» Task
Your reply should be a single number, the count of lines in the records that contain the string "https".

(Rendered page images)
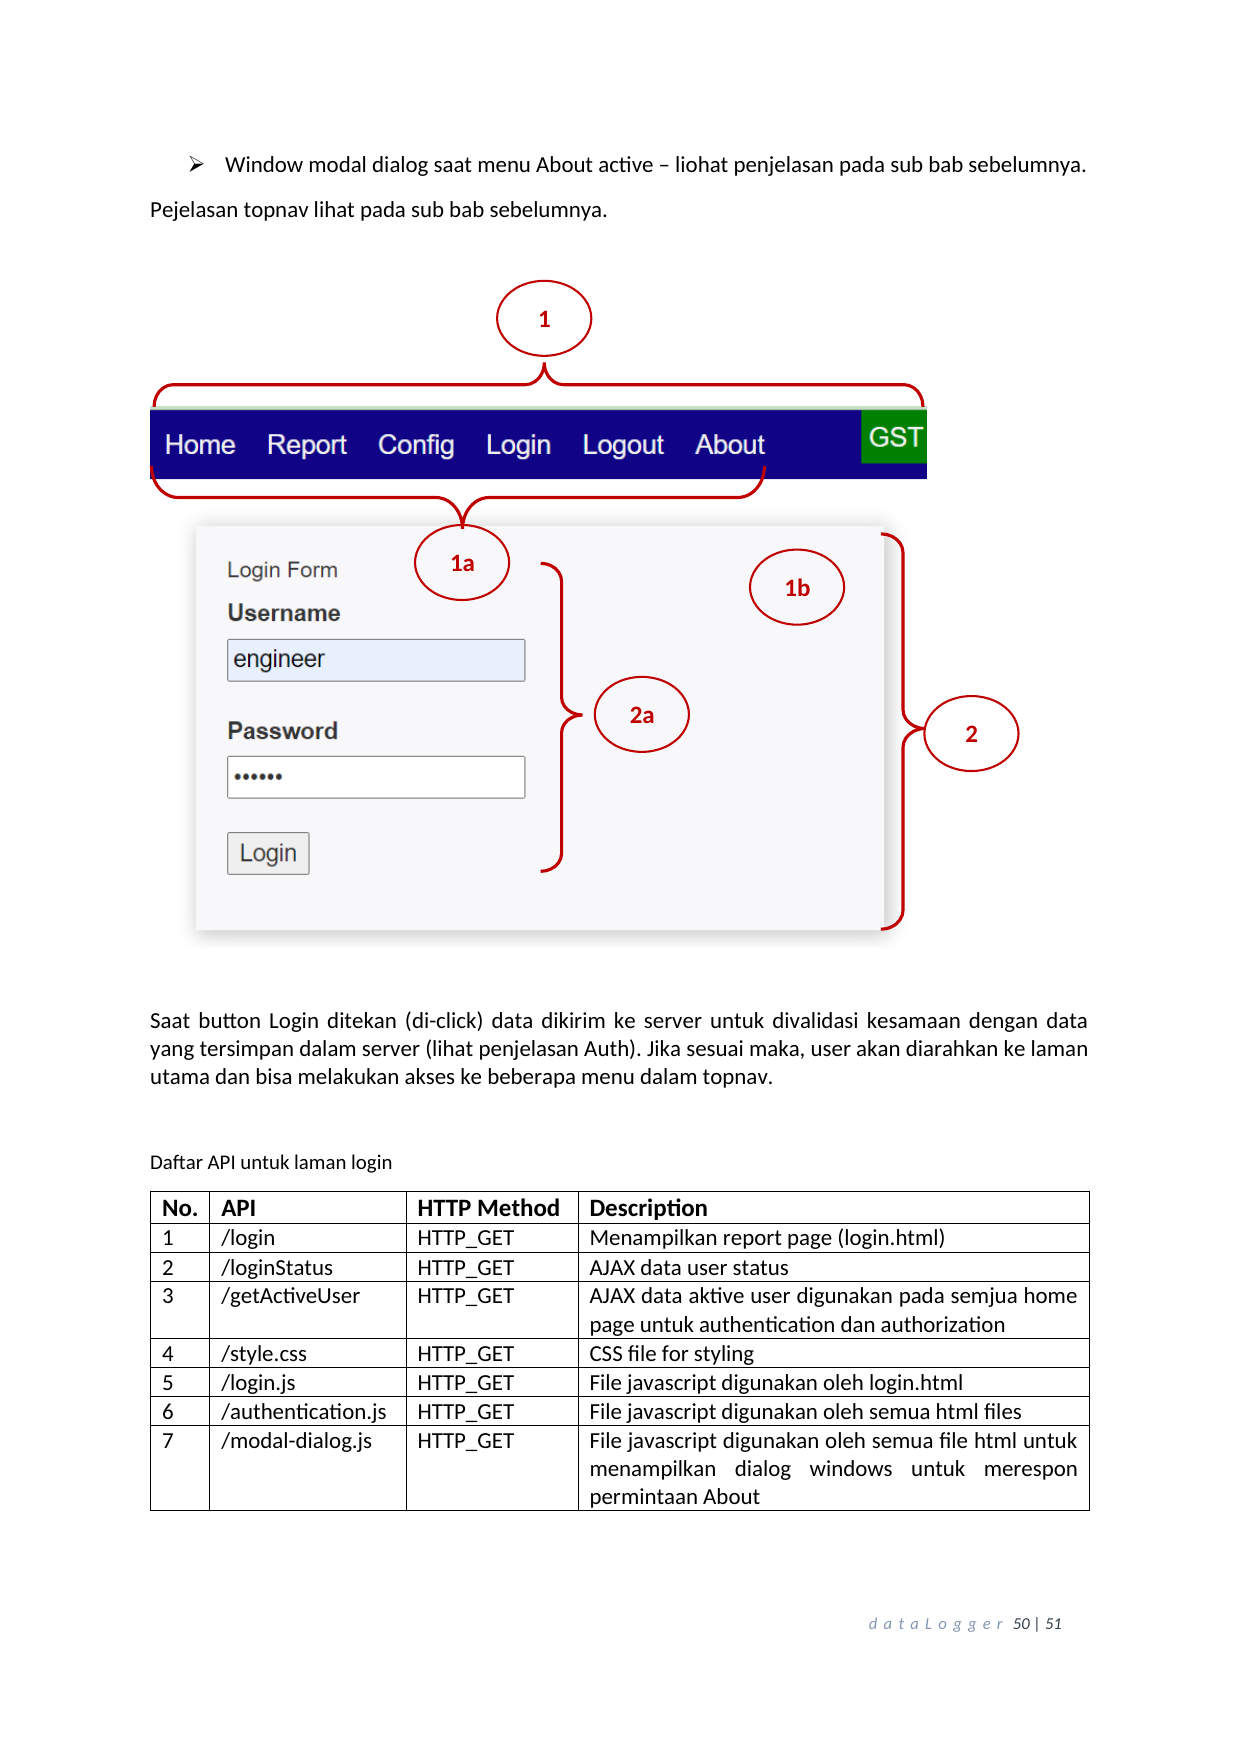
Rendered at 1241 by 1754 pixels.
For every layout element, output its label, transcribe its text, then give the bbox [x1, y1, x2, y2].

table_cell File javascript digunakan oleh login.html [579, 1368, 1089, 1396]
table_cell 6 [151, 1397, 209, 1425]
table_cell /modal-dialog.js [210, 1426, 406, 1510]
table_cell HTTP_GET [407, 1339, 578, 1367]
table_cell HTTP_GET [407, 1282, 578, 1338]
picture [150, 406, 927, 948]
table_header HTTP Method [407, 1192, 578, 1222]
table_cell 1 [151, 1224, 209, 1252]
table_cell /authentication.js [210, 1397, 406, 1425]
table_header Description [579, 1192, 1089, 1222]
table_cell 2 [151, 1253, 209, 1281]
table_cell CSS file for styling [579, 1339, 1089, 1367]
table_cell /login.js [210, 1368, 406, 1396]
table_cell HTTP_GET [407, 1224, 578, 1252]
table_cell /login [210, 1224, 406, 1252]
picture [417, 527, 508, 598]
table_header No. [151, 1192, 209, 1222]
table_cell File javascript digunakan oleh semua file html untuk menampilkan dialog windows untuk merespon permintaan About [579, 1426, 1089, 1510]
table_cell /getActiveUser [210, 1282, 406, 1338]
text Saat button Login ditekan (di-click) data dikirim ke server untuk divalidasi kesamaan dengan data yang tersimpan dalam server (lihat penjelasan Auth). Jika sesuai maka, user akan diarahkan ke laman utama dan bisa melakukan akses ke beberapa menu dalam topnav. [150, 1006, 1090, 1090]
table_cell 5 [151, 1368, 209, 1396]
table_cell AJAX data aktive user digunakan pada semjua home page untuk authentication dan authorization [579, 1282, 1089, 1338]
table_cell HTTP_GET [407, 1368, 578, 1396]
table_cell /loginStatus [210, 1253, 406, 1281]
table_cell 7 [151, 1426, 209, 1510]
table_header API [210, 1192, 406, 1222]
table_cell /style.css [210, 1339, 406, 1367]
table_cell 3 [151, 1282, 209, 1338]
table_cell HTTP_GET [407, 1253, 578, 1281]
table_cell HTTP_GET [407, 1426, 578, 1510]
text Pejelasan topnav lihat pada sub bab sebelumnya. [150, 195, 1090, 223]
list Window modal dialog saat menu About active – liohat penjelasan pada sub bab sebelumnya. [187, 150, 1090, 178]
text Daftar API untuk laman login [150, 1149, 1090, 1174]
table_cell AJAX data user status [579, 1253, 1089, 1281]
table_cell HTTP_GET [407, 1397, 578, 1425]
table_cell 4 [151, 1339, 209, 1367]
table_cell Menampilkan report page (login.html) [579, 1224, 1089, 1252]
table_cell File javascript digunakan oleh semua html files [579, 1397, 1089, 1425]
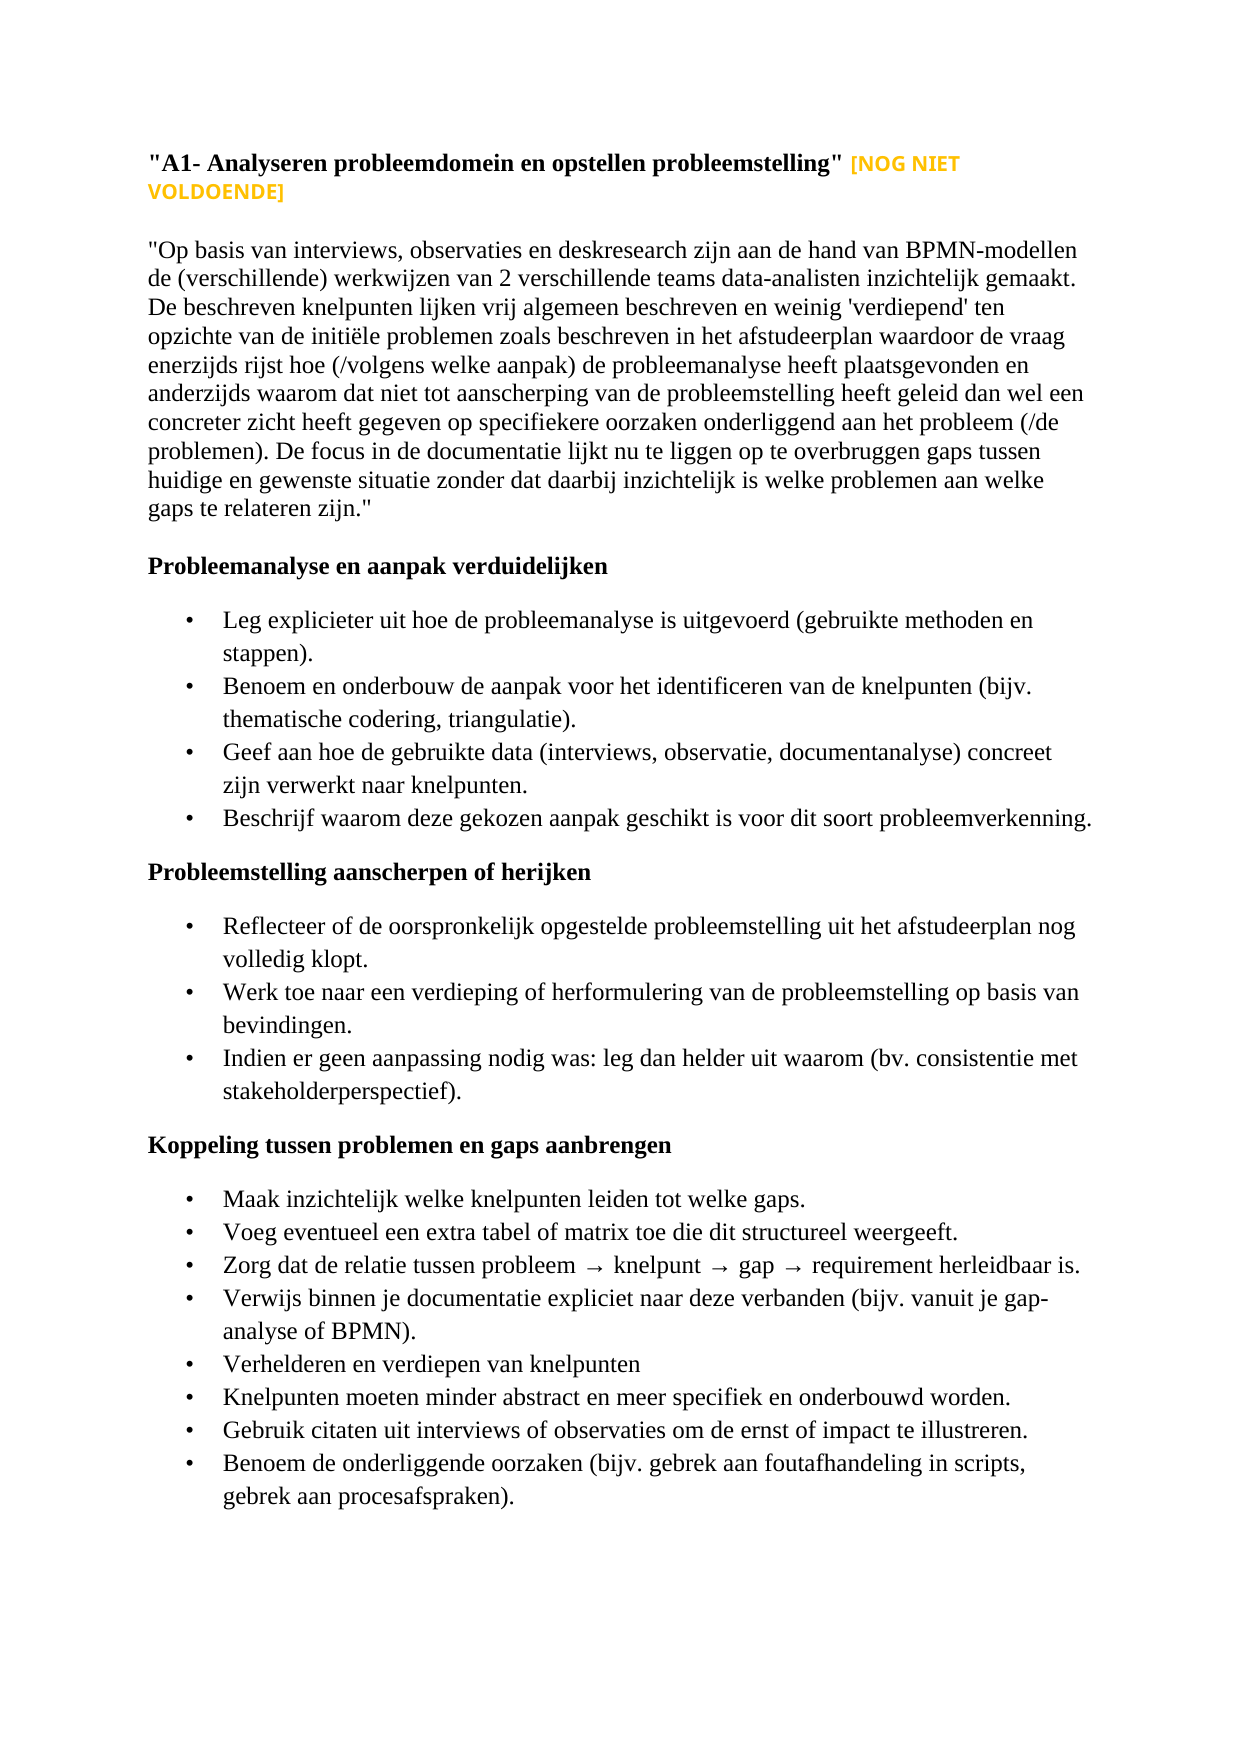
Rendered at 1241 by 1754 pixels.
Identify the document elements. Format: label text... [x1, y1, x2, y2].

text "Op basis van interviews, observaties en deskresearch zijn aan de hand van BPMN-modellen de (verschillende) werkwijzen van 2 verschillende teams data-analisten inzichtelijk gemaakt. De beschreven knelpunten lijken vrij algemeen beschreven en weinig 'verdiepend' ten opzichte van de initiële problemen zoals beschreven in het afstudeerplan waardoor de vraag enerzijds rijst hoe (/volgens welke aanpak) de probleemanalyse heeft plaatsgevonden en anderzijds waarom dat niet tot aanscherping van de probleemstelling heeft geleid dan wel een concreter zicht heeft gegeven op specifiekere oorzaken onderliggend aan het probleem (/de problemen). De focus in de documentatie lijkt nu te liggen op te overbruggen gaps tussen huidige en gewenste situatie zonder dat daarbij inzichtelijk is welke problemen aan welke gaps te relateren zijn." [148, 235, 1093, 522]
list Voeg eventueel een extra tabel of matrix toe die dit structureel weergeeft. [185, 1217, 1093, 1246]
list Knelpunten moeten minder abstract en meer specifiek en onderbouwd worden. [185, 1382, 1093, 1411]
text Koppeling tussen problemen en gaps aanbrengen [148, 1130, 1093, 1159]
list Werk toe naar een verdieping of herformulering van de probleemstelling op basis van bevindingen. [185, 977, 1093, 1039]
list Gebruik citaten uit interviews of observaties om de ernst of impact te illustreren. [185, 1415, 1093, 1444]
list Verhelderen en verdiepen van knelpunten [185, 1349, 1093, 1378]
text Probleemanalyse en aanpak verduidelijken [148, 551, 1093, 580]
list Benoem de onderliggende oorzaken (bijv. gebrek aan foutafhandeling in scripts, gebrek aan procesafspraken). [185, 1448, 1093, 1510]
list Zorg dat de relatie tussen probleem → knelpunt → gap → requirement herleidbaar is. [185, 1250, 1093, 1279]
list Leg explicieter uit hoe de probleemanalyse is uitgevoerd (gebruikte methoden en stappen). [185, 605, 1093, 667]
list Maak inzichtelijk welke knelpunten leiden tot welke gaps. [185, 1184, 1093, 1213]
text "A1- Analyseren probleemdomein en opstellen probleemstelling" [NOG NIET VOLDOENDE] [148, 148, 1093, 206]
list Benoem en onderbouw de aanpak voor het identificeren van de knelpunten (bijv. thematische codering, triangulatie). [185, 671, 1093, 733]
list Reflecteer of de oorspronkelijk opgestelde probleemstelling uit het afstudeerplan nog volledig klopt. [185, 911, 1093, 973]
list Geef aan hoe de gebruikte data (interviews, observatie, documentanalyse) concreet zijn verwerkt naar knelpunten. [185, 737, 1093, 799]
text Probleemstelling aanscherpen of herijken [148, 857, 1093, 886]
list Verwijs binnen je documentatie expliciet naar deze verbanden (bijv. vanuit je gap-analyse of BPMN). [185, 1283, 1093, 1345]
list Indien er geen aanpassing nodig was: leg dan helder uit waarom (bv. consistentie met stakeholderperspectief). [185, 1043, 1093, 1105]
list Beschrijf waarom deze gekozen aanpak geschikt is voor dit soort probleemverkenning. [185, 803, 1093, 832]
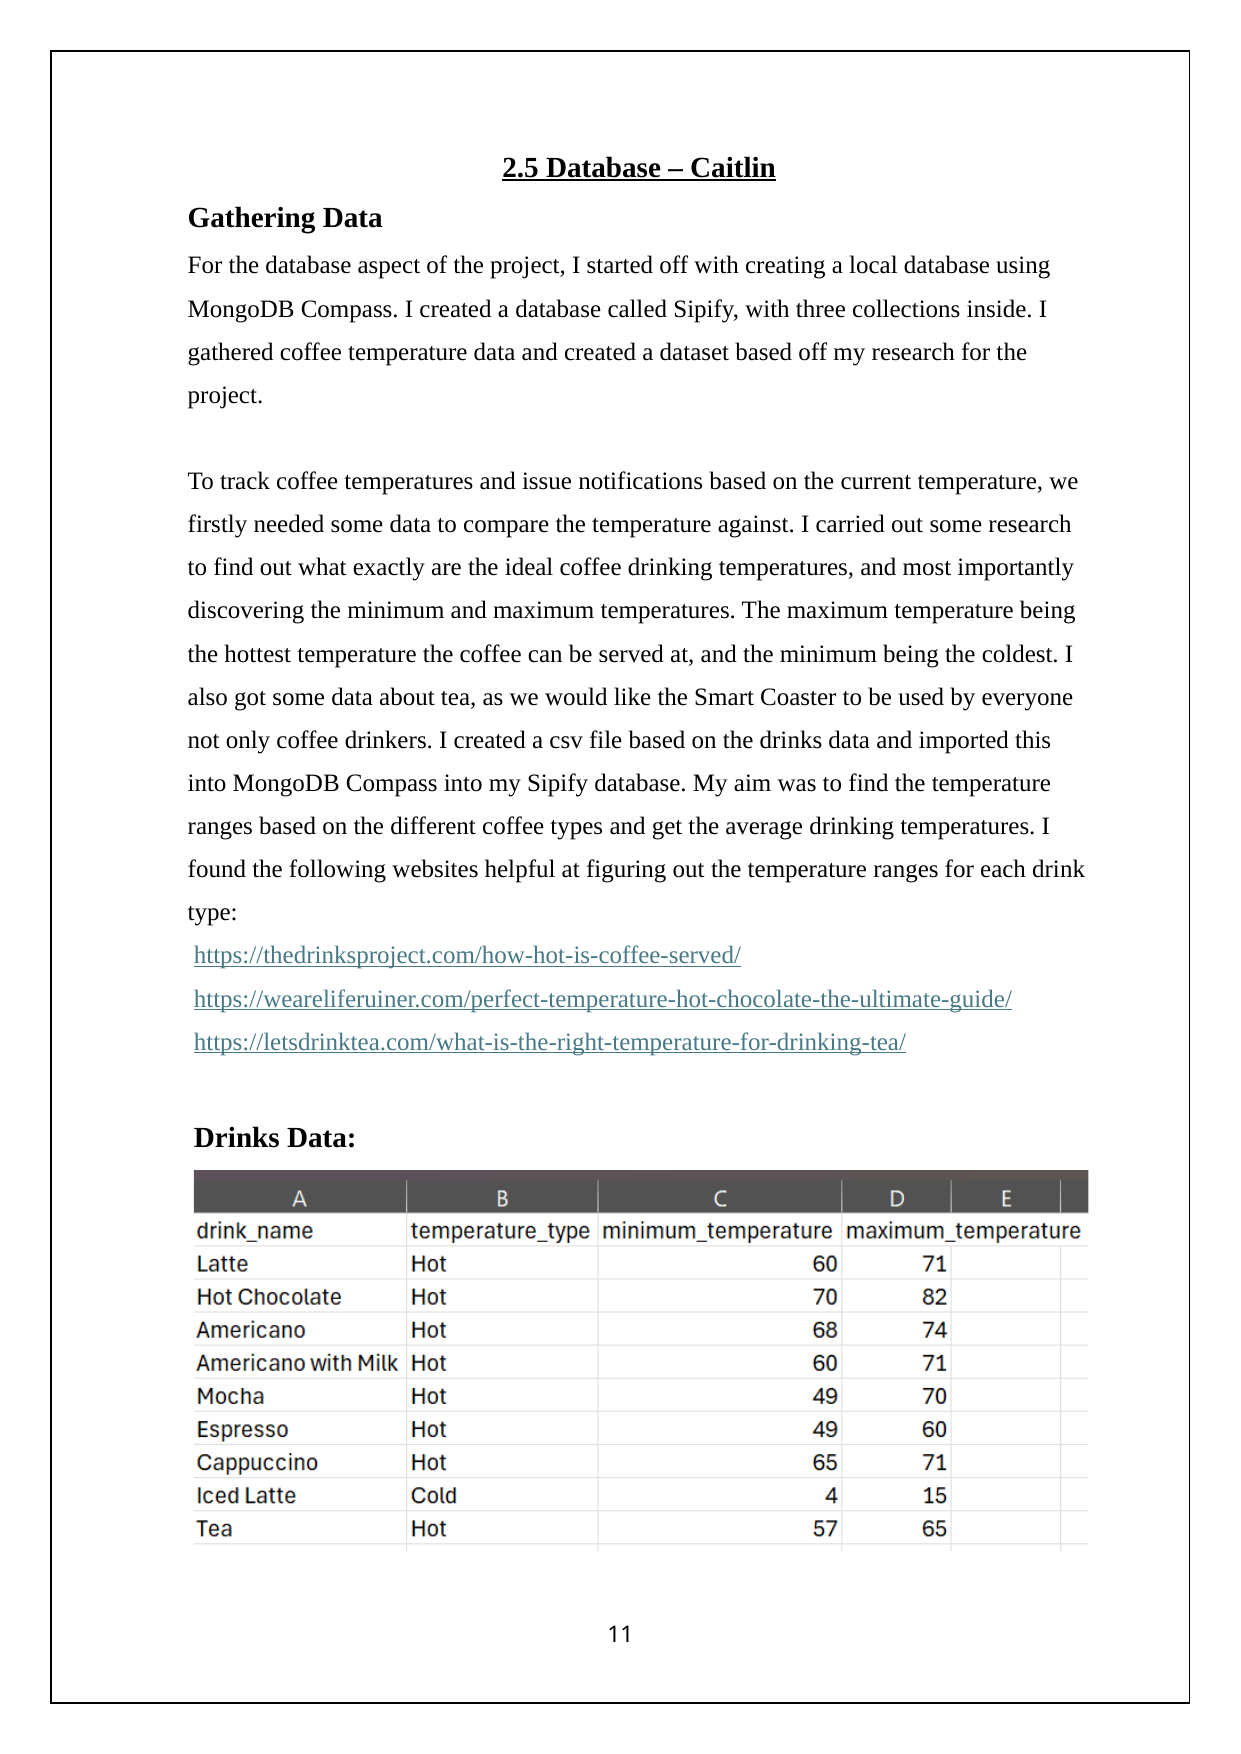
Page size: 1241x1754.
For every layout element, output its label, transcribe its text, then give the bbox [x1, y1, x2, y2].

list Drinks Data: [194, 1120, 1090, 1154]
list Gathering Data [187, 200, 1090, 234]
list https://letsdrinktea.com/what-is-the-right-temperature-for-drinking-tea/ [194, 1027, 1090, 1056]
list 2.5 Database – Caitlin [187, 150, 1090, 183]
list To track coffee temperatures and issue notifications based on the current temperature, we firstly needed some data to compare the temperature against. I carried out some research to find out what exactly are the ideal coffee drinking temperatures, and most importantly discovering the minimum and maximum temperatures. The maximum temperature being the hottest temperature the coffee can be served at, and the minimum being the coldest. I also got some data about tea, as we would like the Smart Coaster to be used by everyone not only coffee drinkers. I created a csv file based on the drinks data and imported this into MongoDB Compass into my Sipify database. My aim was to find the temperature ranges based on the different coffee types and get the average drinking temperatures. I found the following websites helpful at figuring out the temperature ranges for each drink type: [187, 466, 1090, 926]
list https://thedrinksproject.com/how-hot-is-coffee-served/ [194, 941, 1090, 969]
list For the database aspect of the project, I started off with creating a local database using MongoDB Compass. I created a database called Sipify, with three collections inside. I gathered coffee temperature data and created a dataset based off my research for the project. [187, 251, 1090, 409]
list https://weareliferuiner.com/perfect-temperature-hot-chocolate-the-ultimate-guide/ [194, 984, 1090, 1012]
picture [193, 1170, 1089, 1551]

» Exercise solution
3